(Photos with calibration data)
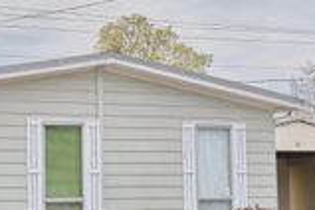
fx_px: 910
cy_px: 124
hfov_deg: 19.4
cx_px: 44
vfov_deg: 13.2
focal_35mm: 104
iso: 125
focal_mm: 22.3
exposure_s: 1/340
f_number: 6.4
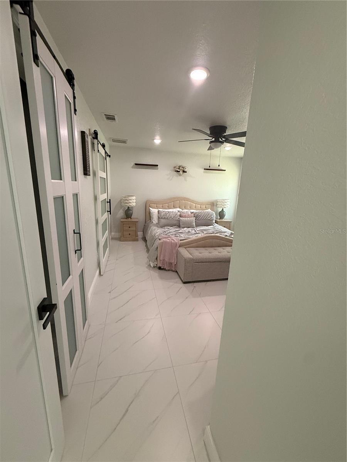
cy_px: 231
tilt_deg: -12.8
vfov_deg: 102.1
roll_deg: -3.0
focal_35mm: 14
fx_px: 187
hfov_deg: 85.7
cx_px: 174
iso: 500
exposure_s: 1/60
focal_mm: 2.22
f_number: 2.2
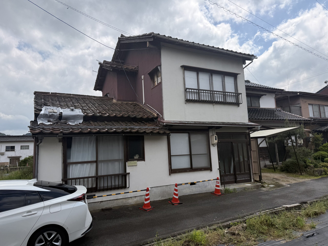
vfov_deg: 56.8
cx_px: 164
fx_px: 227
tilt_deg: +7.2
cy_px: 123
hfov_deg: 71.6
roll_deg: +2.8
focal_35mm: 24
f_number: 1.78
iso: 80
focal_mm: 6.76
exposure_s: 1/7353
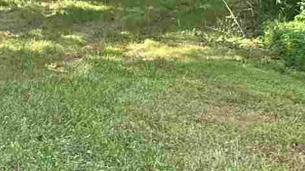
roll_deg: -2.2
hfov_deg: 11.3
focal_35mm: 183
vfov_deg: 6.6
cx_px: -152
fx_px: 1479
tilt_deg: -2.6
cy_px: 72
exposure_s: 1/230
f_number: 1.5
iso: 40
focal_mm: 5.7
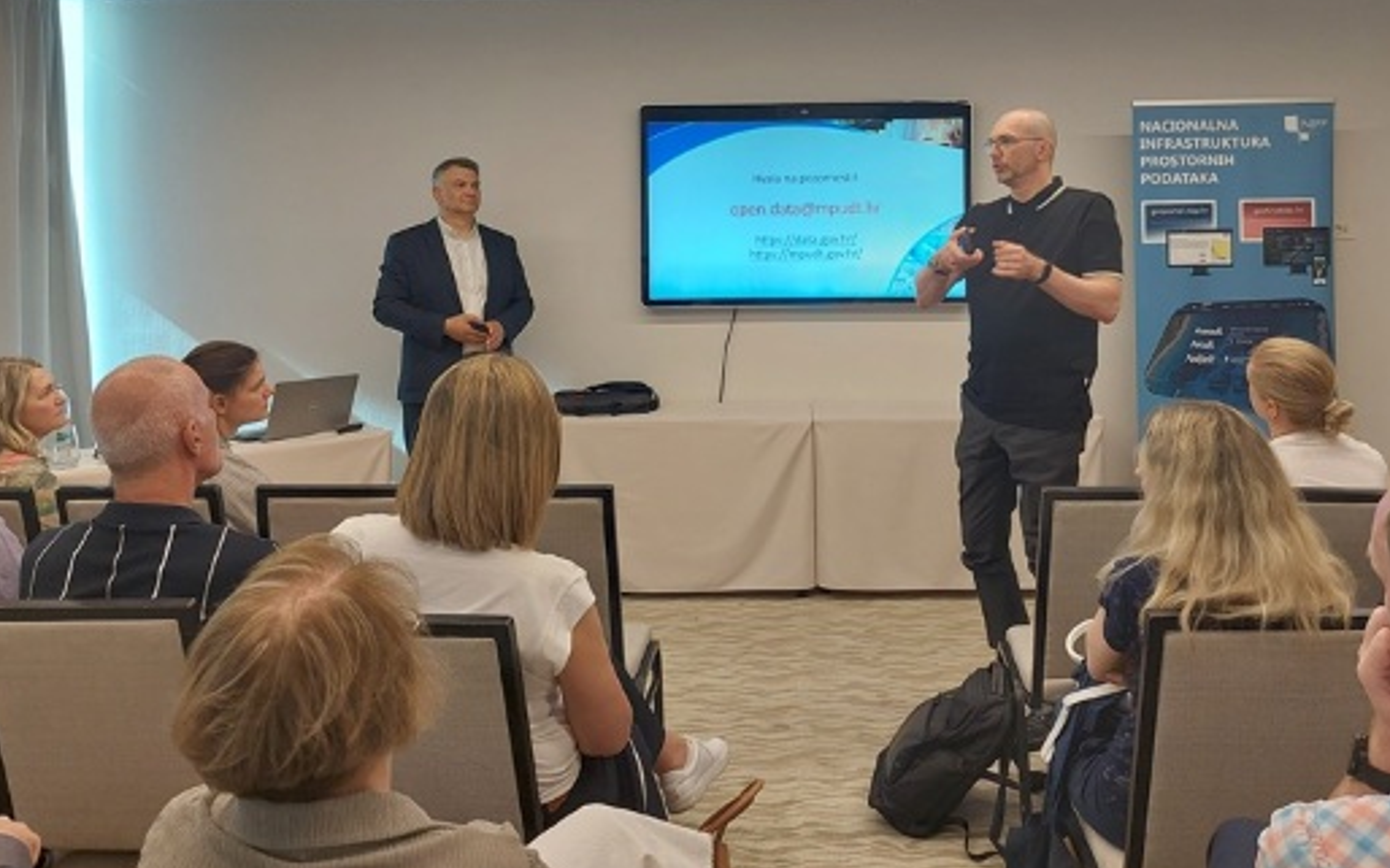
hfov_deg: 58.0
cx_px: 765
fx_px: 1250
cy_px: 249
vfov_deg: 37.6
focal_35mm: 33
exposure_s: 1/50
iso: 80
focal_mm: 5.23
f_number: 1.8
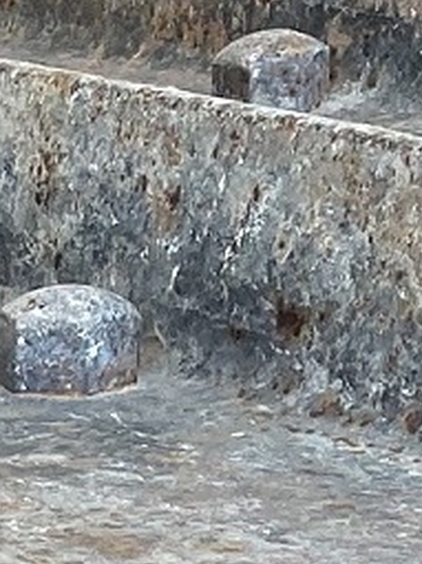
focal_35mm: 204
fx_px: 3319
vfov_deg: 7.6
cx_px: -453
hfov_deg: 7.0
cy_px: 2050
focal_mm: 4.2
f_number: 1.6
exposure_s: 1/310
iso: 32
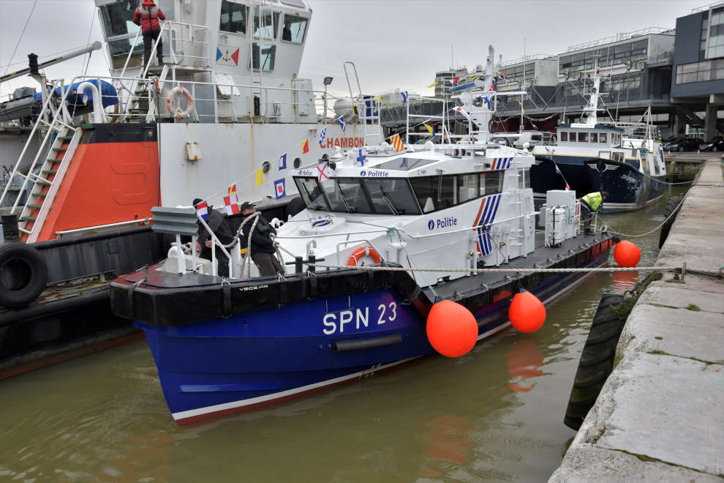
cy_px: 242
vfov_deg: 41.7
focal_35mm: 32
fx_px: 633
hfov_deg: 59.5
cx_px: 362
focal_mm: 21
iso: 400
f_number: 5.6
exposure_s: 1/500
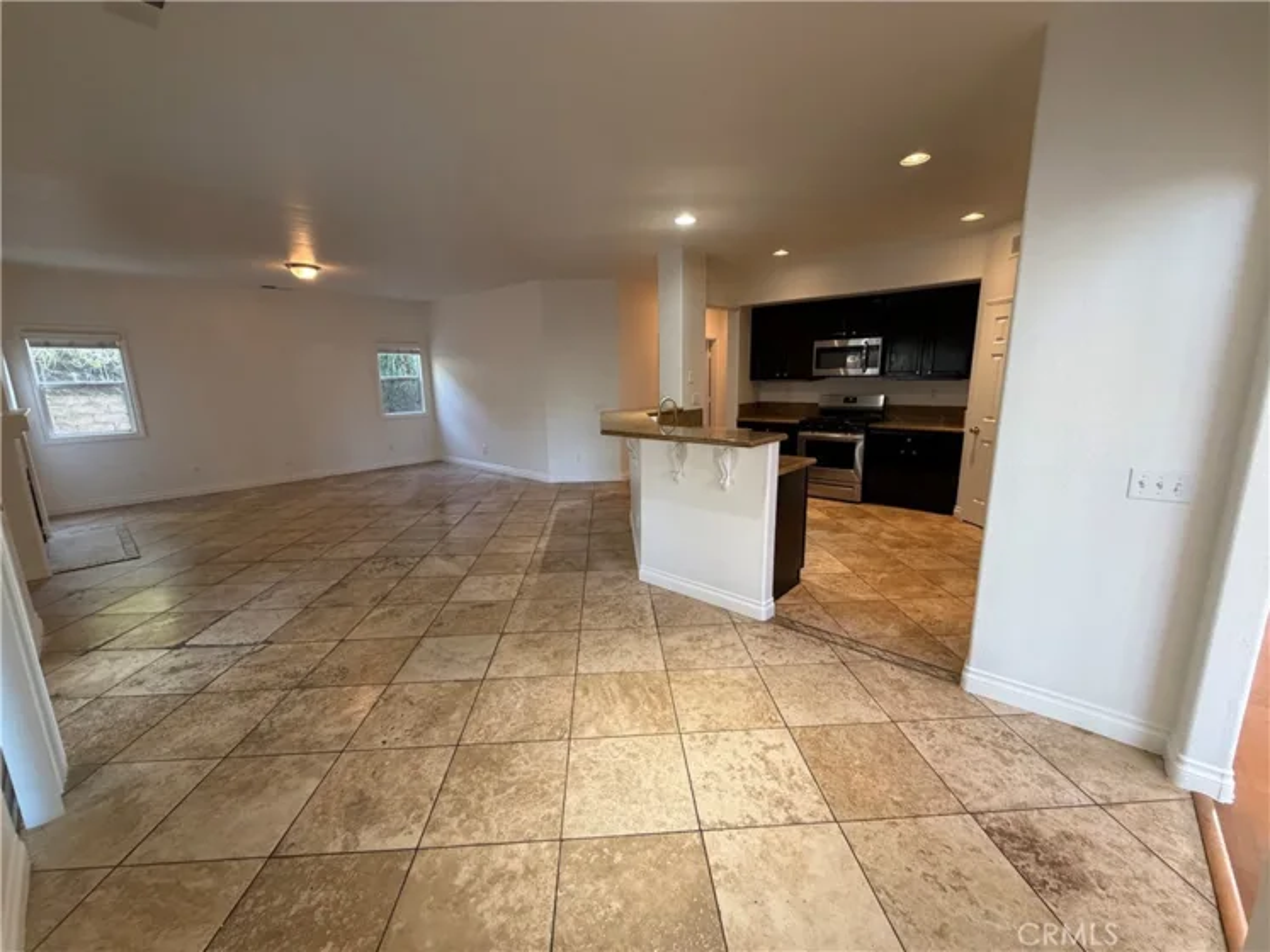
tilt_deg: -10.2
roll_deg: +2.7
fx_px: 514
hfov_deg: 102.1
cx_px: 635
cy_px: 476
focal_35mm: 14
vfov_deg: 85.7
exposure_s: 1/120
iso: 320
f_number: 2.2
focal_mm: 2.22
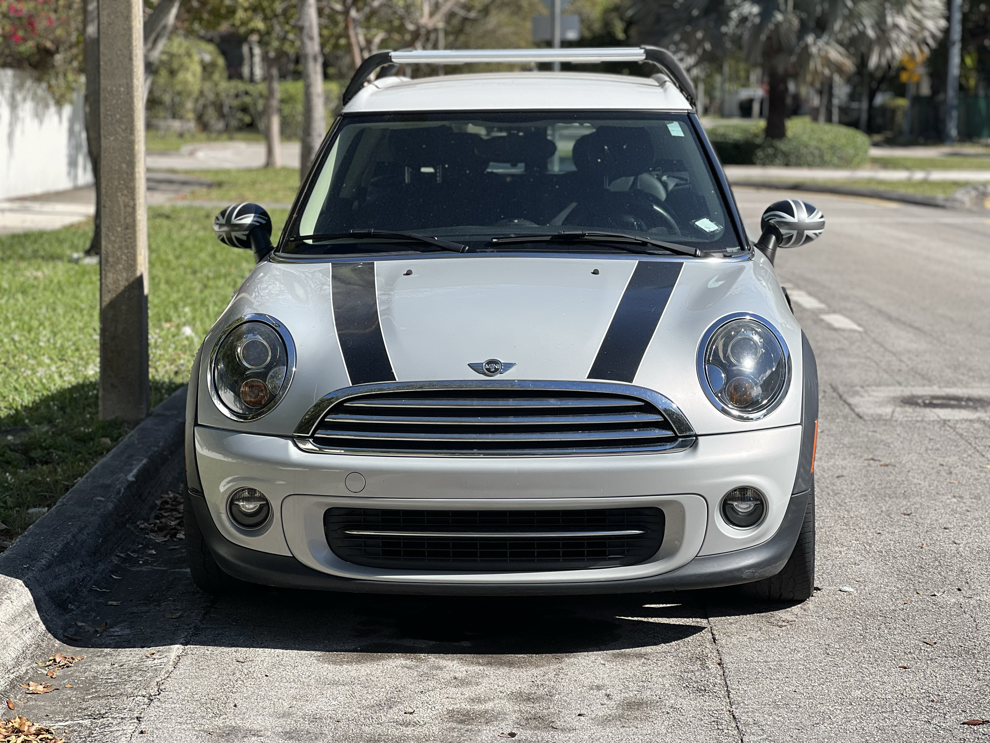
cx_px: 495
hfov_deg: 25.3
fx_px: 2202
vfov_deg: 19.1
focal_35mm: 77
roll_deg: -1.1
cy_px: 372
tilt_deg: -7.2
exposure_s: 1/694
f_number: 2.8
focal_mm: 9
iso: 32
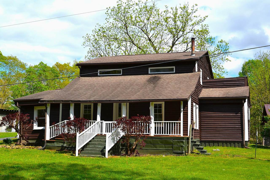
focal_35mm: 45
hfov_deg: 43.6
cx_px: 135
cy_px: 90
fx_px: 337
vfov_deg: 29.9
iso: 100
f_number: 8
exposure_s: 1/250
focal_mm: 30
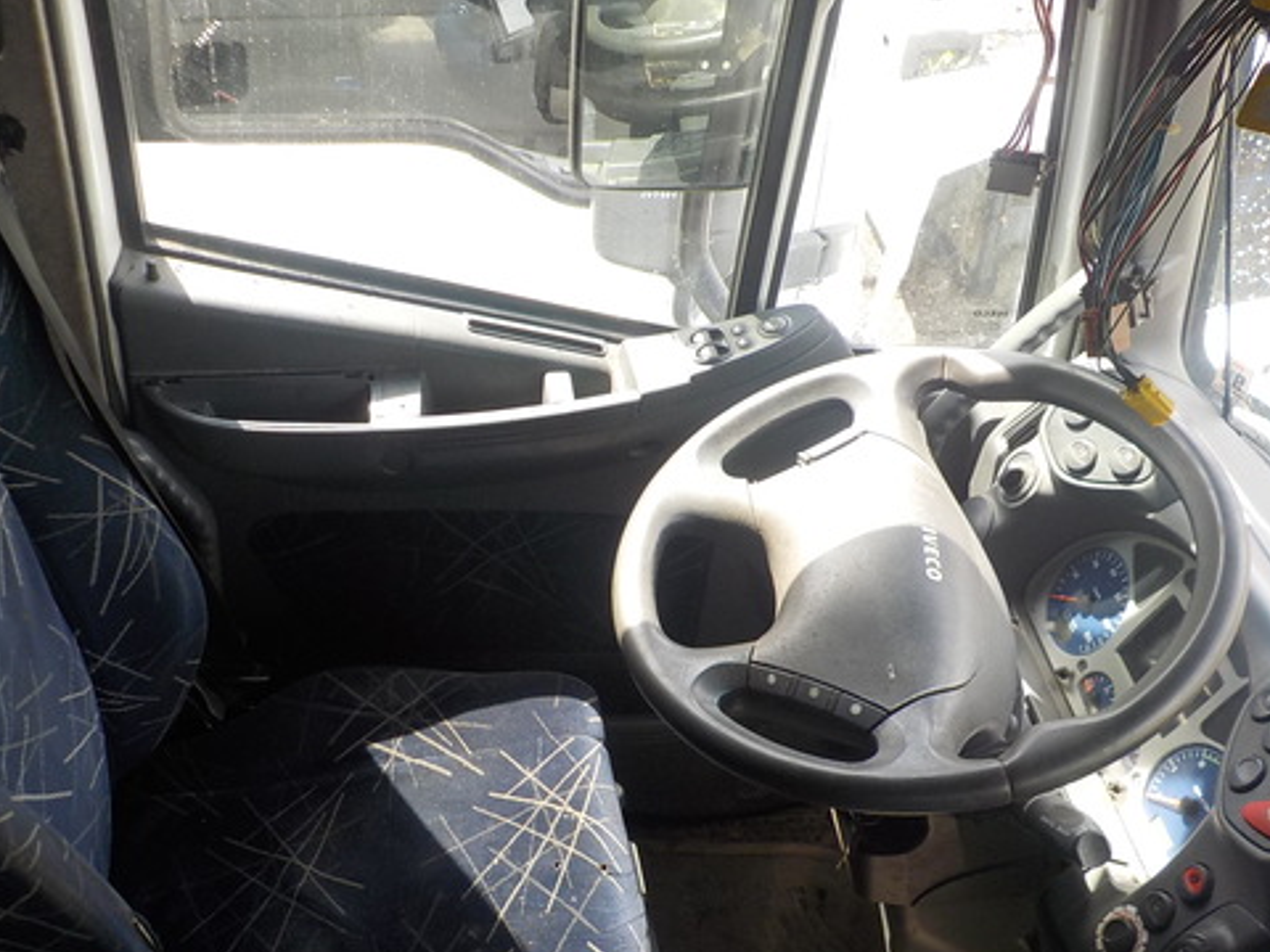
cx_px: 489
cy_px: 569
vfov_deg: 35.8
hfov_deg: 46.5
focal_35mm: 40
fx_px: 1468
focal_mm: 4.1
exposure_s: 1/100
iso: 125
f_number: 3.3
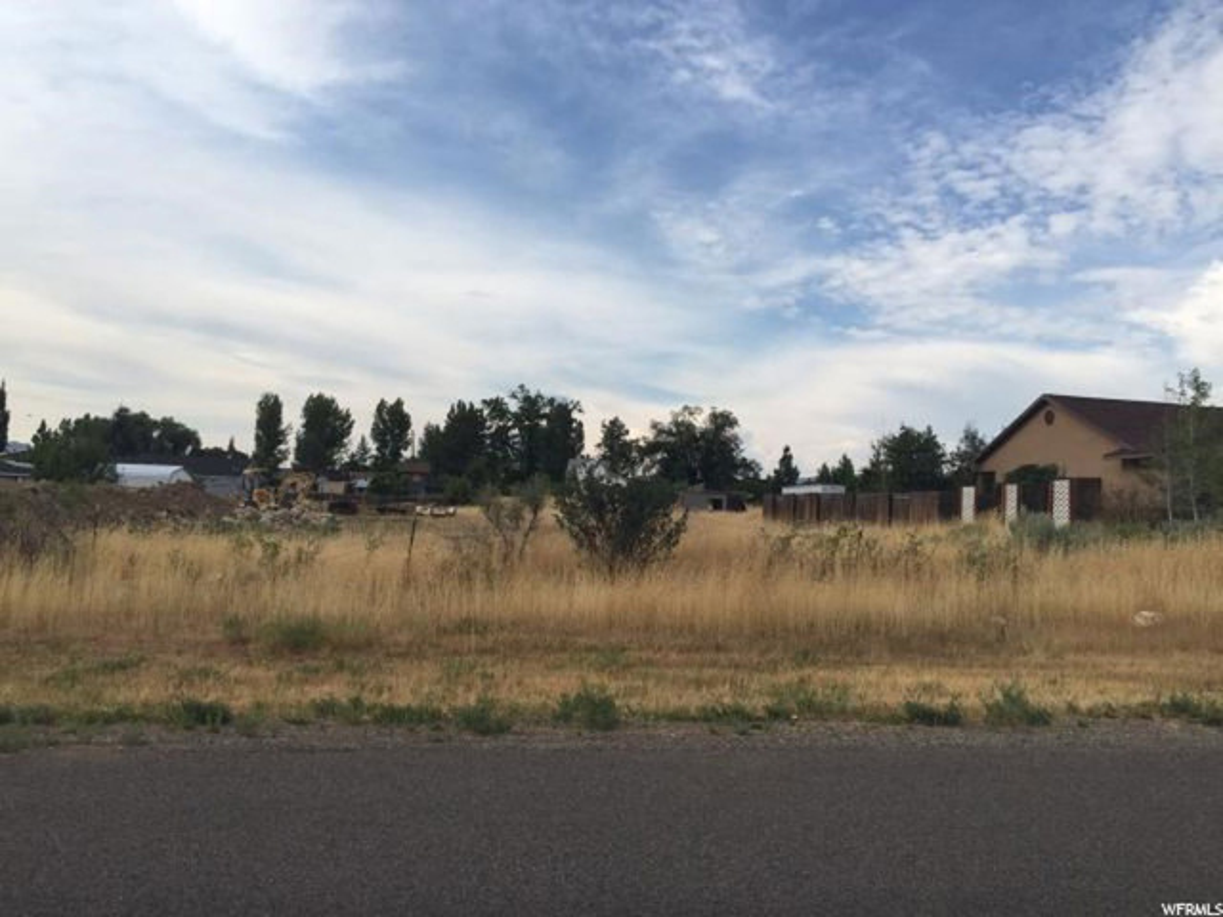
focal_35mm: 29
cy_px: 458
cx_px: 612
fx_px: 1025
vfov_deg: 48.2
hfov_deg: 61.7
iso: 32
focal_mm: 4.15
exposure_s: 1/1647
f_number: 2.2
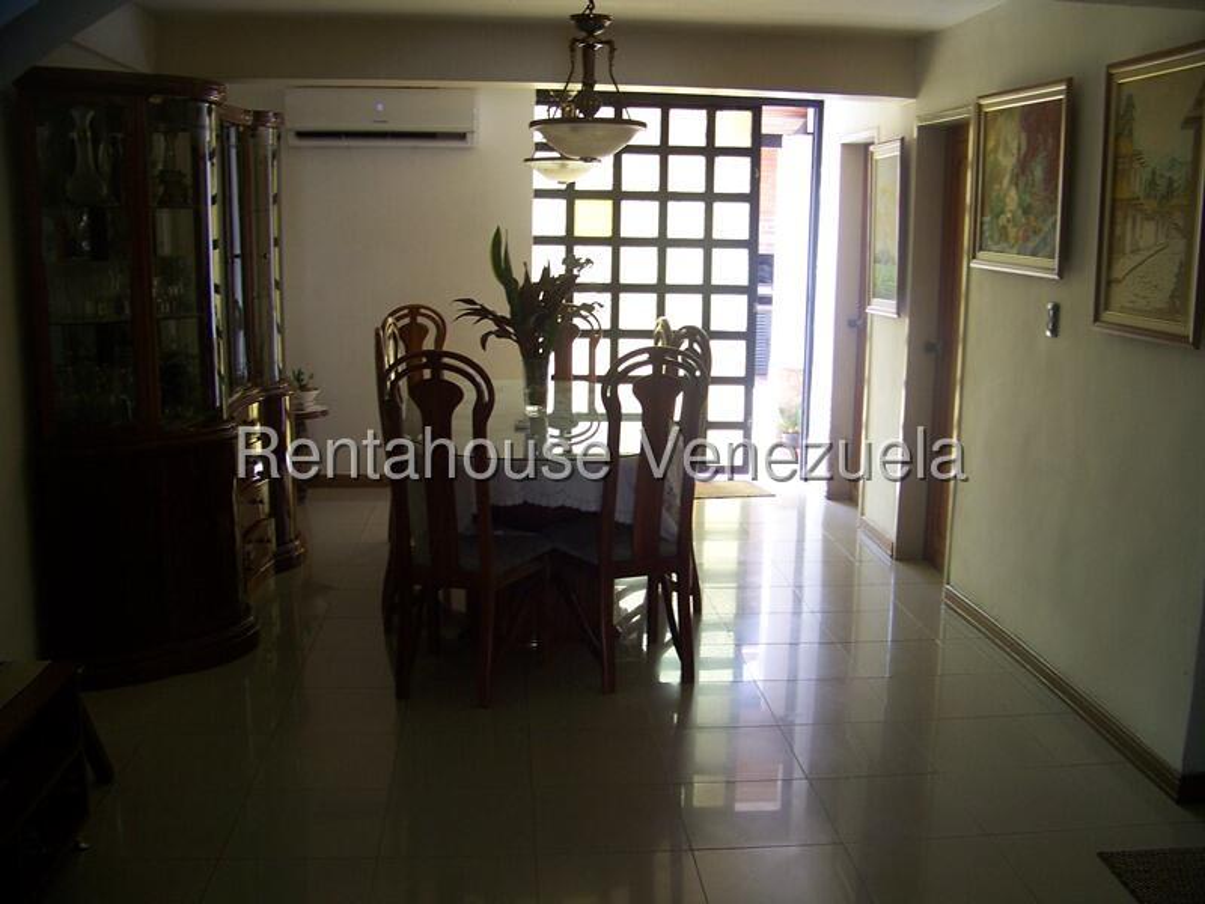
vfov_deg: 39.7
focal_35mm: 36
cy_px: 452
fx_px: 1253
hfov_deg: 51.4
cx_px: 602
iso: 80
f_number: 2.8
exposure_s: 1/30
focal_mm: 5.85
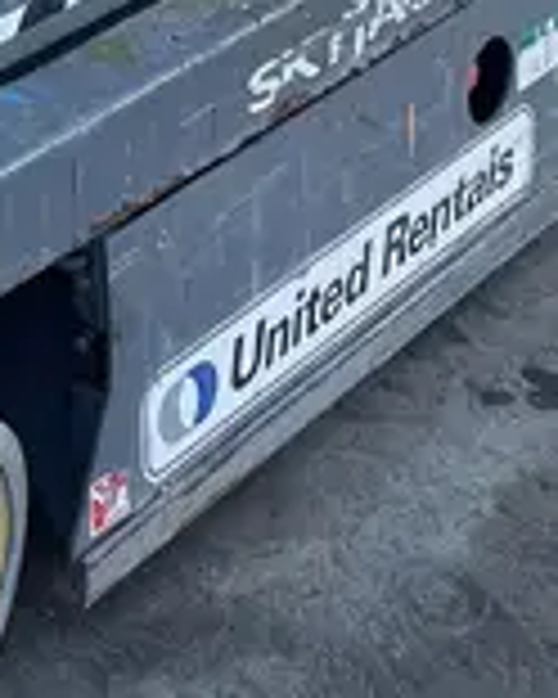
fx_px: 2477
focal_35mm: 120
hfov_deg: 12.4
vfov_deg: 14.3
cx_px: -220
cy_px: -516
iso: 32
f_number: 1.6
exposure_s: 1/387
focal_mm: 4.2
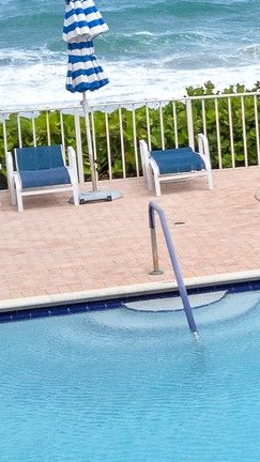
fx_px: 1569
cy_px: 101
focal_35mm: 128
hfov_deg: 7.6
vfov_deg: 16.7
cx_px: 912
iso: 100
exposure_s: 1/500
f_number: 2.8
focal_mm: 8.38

| TASK DESCRIPTION |
Your answer must be an exact copy of the records above, with every picture left out.

| TASK SOLUTION |
fx_px: 910
cy_px: 124
hfov_deg: 19.4
cx_px: 44
vfov_deg: 13.2
focal_35mm: 104
iso: 125
focal_mm: 22.3
exposure_s: 1/340
f_number: 6.4
cy_px: 231
tilt_deg: -12.8
vfov_deg: 102.1
roll_deg: -3.0
focal_35mm: 14
fx_px: 187
hfov_deg: 85.7
cx_px: 174
iso: 500
exposure_s: 1/60
focal_mm: 2.22
f_number: 2.2
vfov_deg: 56.8
cx_px: 164
fx_px: 227
tilt_deg: +7.2
cy_px: 123
hfov_deg: 71.6
roll_deg: +2.8
focal_35mm: 24
f_number: 1.78
iso: 80
focal_mm: 6.76
exposure_s: 1/7353
roll_deg: -2.2
hfov_deg: 11.3
focal_35mm: 183
vfov_deg: 6.6
cx_px: -152
fx_px: 1479
tilt_deg: -2.6
cy_px: 72
exposure_s: 1/230
f_number: 1.5
iso: 40
focal_mm: 5.7
hfov_deg: 58.0
cx_px: 765
fx_px: 1250
cy_px: 249
vfov_deg: 37.6
focal_35mm: 33
exposure_s: 1/50
iso: 80
focal_mm: 5.23
f_number: 1.8
focal_35mm: 204
fx_px: 3319
vfov_deg: 7.6
cx_px: -453
hfov_deg: 7.0
cy_px: 2050
focal_mm: 4.2
f_number: 1.6
exposure_s: 1/310
iso: 32
cy_px: 242
vfov_deg: 41.7
focal_35mm: 32
fx_px: 633
hfov_deg: 59.5
cx_px: 362
focal_mm: 21
iso: 400
f_number: 5.6
exposure_s: 1/500
tilt_deg: -10.2
roll_deg: +2.7
fx_px: 514
hfov_deg: 102.1
cx_px: 635
cy_px: 476
focal_35mm: 14
vfov_deg: 85.7
exposure_s: 1/120
iso: 320
f_number: 2.2
focal_mm: 2.22
cx_px: 495
hfov_deg: 25.3
fx_px: 2202
vfov_deg: 19.1
focal_35mm: 77
roll_deg: -1.1
cy_px: 372
tilt_deg: -7.2
exposure_s: 1/694
f_number: 2.8
focal_mm: 9
iso: 32
focal_35mm: 45
hfov_deg: 43.6
cx_px: 135
cy_px: 90
fx_px: 337
vfov_deg: 29.9
iso: 100
f_number: 8
exposure_s: 1/250
focal_mm: 30
cx_px: 489
cy_px: 569
vfov_deg: 35.8
hfov_deg: 46.5
focal_35mm: 40
fx_px: 1468
focal_mm: 4.1
exposure_s: 1/100
iso: 125
f_number: 3.3
focal_35mm: 29
cy_px: 458
cx_px: 612
fx_px: 1025
vfov_deg: 48.2
hfov_deg: 61.7
iso: 32
focal_mm: 4.15
exposure_s: 1/1647
f_number: 2.2
vfov_deg: 39.7
focal_35mm: 36
cy_px: 452
fx_px: 1253
hfov_deg: 51.4
cx_px: 602
iso: 80
f_number: 2.8
exposure_s: 1/30
focal_mm: 5.85
fx_px: 2477
focal_35mm: 120
hfov_deg: 12.4
vfov_deg: 14.3
cx_px: -220
cy_px: -516
iso: 32
f_number: 1.6
exposure_s: 1/387
focal_mm: 4.2
fx_px: 1569
cy_px: 101
focal_35mm: 128
hfov_deg: 7.6
vfov_deg: 16.7
cx_px: 912
iso: 100
exposure_s: 1/500
f_number: 2.8
focal_mm: 8.38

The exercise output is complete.